• **Dataset entries**
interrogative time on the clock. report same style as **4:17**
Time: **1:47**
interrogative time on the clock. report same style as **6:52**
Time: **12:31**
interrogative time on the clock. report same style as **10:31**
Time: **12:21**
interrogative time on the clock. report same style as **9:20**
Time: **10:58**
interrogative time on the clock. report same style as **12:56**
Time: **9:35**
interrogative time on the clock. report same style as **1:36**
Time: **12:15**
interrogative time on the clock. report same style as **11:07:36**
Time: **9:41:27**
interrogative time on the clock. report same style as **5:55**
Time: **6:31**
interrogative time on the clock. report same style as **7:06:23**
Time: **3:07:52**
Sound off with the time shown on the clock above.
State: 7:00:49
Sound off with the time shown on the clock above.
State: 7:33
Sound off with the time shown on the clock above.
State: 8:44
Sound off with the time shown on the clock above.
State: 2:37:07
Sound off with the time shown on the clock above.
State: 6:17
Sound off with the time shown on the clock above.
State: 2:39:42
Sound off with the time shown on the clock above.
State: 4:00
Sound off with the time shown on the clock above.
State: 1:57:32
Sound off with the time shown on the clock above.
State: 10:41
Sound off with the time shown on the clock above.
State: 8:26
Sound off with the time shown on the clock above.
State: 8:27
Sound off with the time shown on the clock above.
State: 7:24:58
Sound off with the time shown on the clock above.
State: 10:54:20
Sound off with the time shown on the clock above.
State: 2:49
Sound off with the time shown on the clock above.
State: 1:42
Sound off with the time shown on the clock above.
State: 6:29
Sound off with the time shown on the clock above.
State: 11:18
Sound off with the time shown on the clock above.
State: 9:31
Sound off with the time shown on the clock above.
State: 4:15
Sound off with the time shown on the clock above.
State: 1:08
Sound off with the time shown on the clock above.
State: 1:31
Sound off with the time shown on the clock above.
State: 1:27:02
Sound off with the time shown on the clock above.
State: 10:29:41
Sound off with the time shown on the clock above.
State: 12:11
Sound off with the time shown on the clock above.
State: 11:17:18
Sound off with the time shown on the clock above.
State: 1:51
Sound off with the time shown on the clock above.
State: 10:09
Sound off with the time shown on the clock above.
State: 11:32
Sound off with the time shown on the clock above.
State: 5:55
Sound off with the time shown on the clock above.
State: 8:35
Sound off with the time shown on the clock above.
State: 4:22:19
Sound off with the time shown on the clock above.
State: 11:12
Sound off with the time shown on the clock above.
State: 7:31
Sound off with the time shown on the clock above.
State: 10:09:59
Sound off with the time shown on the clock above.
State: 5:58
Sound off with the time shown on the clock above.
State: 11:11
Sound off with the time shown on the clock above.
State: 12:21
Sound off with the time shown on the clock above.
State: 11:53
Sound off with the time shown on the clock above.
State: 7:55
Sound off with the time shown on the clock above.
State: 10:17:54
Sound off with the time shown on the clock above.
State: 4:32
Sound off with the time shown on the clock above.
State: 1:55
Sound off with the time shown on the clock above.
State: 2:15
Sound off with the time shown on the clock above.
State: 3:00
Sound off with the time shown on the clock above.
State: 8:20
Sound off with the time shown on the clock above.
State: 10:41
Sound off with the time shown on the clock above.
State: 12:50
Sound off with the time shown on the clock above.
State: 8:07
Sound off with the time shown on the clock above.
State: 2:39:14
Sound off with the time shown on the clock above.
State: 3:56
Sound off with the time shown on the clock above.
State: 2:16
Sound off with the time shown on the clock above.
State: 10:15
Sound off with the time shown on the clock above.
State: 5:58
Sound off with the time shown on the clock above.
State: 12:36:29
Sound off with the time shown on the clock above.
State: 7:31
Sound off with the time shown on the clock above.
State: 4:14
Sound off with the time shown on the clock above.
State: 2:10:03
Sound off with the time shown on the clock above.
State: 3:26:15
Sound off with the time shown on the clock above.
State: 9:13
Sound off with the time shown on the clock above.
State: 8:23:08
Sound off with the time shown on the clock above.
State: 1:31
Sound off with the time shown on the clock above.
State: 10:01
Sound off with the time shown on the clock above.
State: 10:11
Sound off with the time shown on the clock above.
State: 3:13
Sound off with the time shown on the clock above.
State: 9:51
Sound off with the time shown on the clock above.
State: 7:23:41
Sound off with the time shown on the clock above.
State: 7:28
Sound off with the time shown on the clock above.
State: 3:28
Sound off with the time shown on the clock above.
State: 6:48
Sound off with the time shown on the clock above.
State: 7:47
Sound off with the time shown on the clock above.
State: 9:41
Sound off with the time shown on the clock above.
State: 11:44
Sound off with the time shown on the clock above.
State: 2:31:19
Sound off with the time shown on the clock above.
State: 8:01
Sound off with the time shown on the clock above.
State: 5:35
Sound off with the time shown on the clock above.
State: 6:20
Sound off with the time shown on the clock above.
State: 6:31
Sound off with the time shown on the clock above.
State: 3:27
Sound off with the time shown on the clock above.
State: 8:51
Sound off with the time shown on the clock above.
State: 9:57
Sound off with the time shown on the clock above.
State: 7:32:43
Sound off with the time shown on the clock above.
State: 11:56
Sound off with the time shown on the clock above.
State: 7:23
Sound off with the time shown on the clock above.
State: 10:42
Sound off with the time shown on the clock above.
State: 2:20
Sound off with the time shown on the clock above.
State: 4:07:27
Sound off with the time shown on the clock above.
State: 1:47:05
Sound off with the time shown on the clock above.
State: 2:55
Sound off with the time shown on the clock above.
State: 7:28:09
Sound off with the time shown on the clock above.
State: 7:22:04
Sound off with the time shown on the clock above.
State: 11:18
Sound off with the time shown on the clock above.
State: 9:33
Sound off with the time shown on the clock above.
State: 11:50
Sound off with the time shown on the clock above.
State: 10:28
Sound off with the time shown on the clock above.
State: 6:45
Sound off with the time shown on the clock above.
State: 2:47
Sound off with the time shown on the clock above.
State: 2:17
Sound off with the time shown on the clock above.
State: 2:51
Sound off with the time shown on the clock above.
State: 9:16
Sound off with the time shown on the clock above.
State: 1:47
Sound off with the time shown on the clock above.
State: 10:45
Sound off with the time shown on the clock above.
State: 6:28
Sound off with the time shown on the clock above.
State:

• **Aim**
Copy the whole listing above line for line, without changing any wording or punctuation.

• **Task response**
interrogative time on the clock. report same style as **4:17**
Time: **1:47**
interrogative time on the clock. report same style as **6:52**
Time: **12:31**
interrogative time on the clock. report same style as **10:31**
Time: **12:21**
interrogative time on the clock. report same style as **9:20**
Time: **10:58**
interrogative time on the clock. report same style as **12:56**
Time: **9:35**
interrogative time on the clock. report same style as **1:36**
Time: **12:15**
interrogative time on the clock. report same style as **11:07:36**
Time: **9:41:27**
interrogative time on the clock. report same style as **5:55**
Time: **6:31**
interrogative time on the clock. report same style as **7:06:23**
Time: **3:07:52**
Sound off with the time shown on the clock above.
State: 7:00:49
Sound off with the time shown on the clock above.
State: 7:33
Sound off with the time shown on the clock above.
State: 8:44
Sound off with the time shown on the clock above.
State: 2:37:07
Sound off with the time shown on the clock above.
State: 6:17
Sound off with the time shown on the clock above.
State: 2:39:42
Sound off with the time shown on the clock above.
State: 4:00
Sound off with the time shown on the clock above.
State: 1:57:32
Sound off with the time shown on the clock above.
State: 10:41
Sound off with the time shown on the clock above.
State: 8:26
Sound off with the time shown on the clock above.
State: 8:27
Sound off with the time shown on the clock above.
State: 7:24:58
Sound off with the time shown on the clock above.
State: 10:54:20
Sound off with the time shown on the clock above.
State: 2:49
Sound off with the time shown on the clock above.
State: 1:42
Sound off with the time shown on the clock above.
State: 6:29
Sound off with the time shown on the clock above.
State: 11:18
Sound off with the time shown on the clock above.
State: 9:31
Sound off with the time shown on the clock above.
State: 4:15
Sound off with the time shown on the clock above.
State: 1:08
Sound off with the time shown on the clock above.
State: 1:31
Sound off with the time shown on the clock above.
State: 1:27:02
Sound off with the time shown on the clock above.
State: 10:29:41
Sound off with the time shown on the clock above.
State: 12:11
Sound off with the time shown on the clock above.
State: 11:17:18
Sound off with the time shown on the clock above.
State: 1:51
Sound off with the time shown on the clock above.
State: 10:09
Sound off with the time shown on the clock above.
State: 11:32
Sound off with the time shown on the clock above.
State: 5:55
Sound off with the time shown on the clock above.
State: 8:35
Sound off with the time shown on the clock above.
State: 4:22:19
Sound off with the time shown on the clock above.
State: 11:12
Sound off with the time shown on the clock above.
State: 7:31
Sound off with the time shown on the clock above.
State: 10:09:59
Sound off with the time shown on the clock above.
State: 5:58
Sound off with the time shown on the clock above.
State: 11:11
Sound off with the time shown on the clock above.
State: 12:21
Sound off with the time shown on the clock above.
State: 11:53
Sound off with the time shown on the clock above.
State: 7:55
Sound off with the time shown on the clock above.
State: 10:17:54
Sound off with the time shown on the clock above.
State: 4:32
Sound off with the time shown on the clock above.
State: 1:55
Sound off with the time shown on the clock above.
State: 2:15
Sound off with the time shown on the clock above.
State: 3:00
Sound off with the time shown on the clock above.
State: 8:20
Sound off with the time shown on the clock above.
State: 10:41
Sound off with the time shown on the clock above.
State: 12:50
Sound off with the time shown on the clock above.
State: 8:07
Sound off with the time shown on the clock above.
State: 2:39:14
Sound off with the time shown on the clock above.
State: 3:56
Sound off with the time shown on the clock above.
State: 2:16
Sound off with the time shown on the clock above.
State: 10:15
Sound off with the time shown on the clock above.
State: 5:58
Sound off with the time shown on the clock above.
State: 12:36:29
Sound off with the time shown on the clock above.
State: 7:31
Sound off with the time shown on the clock above.
State: 4:14
Sound off with the time shown on the clock above.
State: 2:10:03
Sound off with the time shown on the clock above.
State: 3:26:15
Sound off with the time shown on the clock above.
State: 9:13
Sound off with the time shown on the clock above.
State: 8:23:08
Sound off with the time shown on the clock above.
State: 1:31
Sound off with the time shown on the clock above.
State: 10:01
Sound off with the time shown on the clock above.
State: 10:11
Sound off with the time shown on the clock above.
State: 3:13
Sound off with the time shown on the clock above.
State: 9:51
Sound off with the time shown on the clock above.
State: 7:23:41
Sound off with the time shown on the clock above.
State: 7:28
Sound off with the time shown on the clock above.
State: 3:28
Sound off with the time shown on the clock above.
State: 6:48
Sound off with the time shown on the clock above.
State: 7:47
Sound off with the time shown on the clock above.
State: 9:41
Sound off with the time shown on the clock above.
State: 11:44
Sound off with the time shown on the clock above.
State: 2:31:19
Sound off with the time shown on the clock above.
State: 8:01
Sound off with the time shown on the clock above.
State: 5:35
Sound off with the time shown on the clock above.
State: 6:20
Sound off with the time shown on the clock above.
State: 6:31
Sound off with the time shown on the clock above.
State: 3:27
Sound off with the time shown on the clock above.
State: 8:51
Sound off with the time shown on the clock above.
State: 9:57
Sound off with the time shown on the clock above.
State: 7:32:43
Sound off with the time shown on the clock above.
State: 11:56
Sound off with the time shown on the clock above.
State: 7:23
Sound off with the time shown on the clock above.
State: 10:42
Sound off with the time shown on the clock above.
State: 2:20
Sound off with the time shown on the clock above.
State: 4:07:27
Sound off with the time shown on the clock above.
State: 1:47:05
Sound off with the time shown on the clock above.
State: 2:55
Sound off with the time shown on the clock above.
State: 7:28:09
Sound off with the time shown on the clock above.
State: 7:22:04
Sound off with the time shown on the clock above.
State: 11:18
Sound off with the time shown on the clock above.
State: 9:33
Sound off with the time shown on the clock above.
State: 11:50
Sound off with the time shown on the clock above.
State: 10:28
Sound off with the time shown on the clock above.
State: 6:45
Sound off with the time shown on the clock above.
State: 2:47
Sound off with the time shown on the clock above.
State: 2:17
Sound off with the time shown on the clock above.
State: 2:51
Sound off with the time shown on the clock above.
State: 9:16
Sound off with the time shown on the clock above.
State: 1:47
Sound off with the time shown on the clock above.
State: 10:45
Sound off with the time shown on the clock above.
State: 6:28
Sound off with the time shown on the clock above.
State:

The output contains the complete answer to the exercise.